第三,赋予犯罪嫌疑人程序选择权。参照刑事案件速裁程序宗被告人享有知悉权、程序选择权和辩护权等诉讼权利的标准,全程速审程序也应体现双方合意。在权利保障的语境下,实行全程速审最主要目的是为了回应轻微罪被告人迅速走完刑事诉讼流程的期待。获得诉讼效率的被告人在一定程度上牺牲了自己的程序保护权利,因而其当然具有选择不进入全程速审程序,而按照普通侦查、审查起诉和审判程序走完全程的权利。因而在案件分流阶段,侦查机关应当明确告知嫌疑人两种程序的优劣,嫌疑人需要在完全知情自愿的情况下签署全程速审同意书。一旦签署,就相当于一项承诺,嫌疑人在第一次讯问中作出的供述将在后续的程序中被假定为具有相当高程度的真实性,法官将不轻易接受翻供。
第四,为保障嫌疑人知情自愿的程序选择权,在速审专门机构人员征求嫌疑人程序选择意见时,必须有辩护律师在场。这种辩护律师在场不同于讯问在场权,而属于侦查阶段律师对嫌疑人提供法律帮助的逻辑延伸。辩护律师应该在正式征求速审意见的前一天获得案卷材料,保障案件符合适用全程速审的客观条件。辩护律师在讯问现场,应保障嫌疑人是在知情自愿的情况下进行的程序选择。应建立在侦查机关内的值班律师制度,辩护律师可以是犯罪嫌疑人自行聘请的律师,若嫌疑人没有律师,则由值班律师为其提供免费服务。该项制度配套可以由律协编制每周强制轮值表,将每年到侦查机关服务一定时限作为律师考核的硬性条件。
第五,一旦正式进入速审程序,就应简化内部工作流程,减少审批周转环节和时间,省略不必要的内部文书制作,例如立案报告、结案报告等等。可以借鉴澳门刑事简易程序中侦查机关制作实况笔录的方式,在实况笔录中确定嫌疑人的身份及其涉及划定罪状的范围,以最短时间交到检察院,检察院可以宣读实况笔录以代替控诉。

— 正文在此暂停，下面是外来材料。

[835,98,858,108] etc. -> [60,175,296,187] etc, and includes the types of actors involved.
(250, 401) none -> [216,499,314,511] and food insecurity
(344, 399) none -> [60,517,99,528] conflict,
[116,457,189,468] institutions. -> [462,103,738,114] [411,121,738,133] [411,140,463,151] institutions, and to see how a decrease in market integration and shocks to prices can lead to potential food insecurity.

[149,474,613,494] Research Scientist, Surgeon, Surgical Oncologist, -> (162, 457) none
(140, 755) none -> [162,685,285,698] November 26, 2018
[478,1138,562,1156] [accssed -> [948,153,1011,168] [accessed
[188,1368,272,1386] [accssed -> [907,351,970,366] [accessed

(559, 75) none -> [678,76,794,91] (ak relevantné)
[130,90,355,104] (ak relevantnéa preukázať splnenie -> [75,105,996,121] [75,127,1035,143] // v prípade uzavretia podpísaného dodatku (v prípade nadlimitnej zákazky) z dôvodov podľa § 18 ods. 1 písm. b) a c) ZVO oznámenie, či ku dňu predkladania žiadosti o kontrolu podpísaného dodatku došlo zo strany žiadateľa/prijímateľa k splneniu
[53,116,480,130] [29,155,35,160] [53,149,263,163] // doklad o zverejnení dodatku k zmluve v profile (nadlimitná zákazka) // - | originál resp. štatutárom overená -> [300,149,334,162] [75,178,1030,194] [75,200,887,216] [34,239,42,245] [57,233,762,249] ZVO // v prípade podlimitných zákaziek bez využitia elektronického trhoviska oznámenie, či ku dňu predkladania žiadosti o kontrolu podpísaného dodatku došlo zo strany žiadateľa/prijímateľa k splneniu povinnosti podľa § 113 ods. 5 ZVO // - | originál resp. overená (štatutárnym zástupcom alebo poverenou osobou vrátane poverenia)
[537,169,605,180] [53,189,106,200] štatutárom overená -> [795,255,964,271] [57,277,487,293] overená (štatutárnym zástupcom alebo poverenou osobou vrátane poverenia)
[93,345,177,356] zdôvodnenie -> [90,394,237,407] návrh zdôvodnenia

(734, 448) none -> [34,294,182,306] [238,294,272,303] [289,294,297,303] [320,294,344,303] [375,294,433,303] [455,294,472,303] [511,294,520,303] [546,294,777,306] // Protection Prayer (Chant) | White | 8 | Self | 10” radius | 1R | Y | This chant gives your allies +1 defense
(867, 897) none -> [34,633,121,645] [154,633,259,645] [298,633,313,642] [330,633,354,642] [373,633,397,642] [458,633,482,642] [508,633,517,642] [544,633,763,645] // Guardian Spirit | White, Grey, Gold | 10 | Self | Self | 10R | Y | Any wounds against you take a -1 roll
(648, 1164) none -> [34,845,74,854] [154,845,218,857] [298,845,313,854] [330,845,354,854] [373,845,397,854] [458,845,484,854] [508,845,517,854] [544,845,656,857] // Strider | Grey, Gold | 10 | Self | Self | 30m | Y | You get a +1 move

第六,建立协调配合的外部工作机制。例如对侦查期限影响甚大的刑事鉴定工作,就需要鉴定机构在速审程序的时间要求下紧密配合侦查机关作出鉴定。而在长期的实践中需要侦查人员前往看守所向嫌疑人宣布鉴定意见并制作笔录等程序,也可以通过将数据传输到看守所,由看守所集中告知的形式来替代。
第七,建立合理的考核评价体系,对侦查人员、侦查机关内设速审专门机构的人员进行科学考评,不能单纯以数值指标体系要求全程速审案件达到一定比例。但对于已经进入速审程序又因特殊情况未在十五日内完成侦查工作从而转为普通刑拘程序的,需要进行严格审查控制。
张潋瀚,四川大学法学院博士研究生。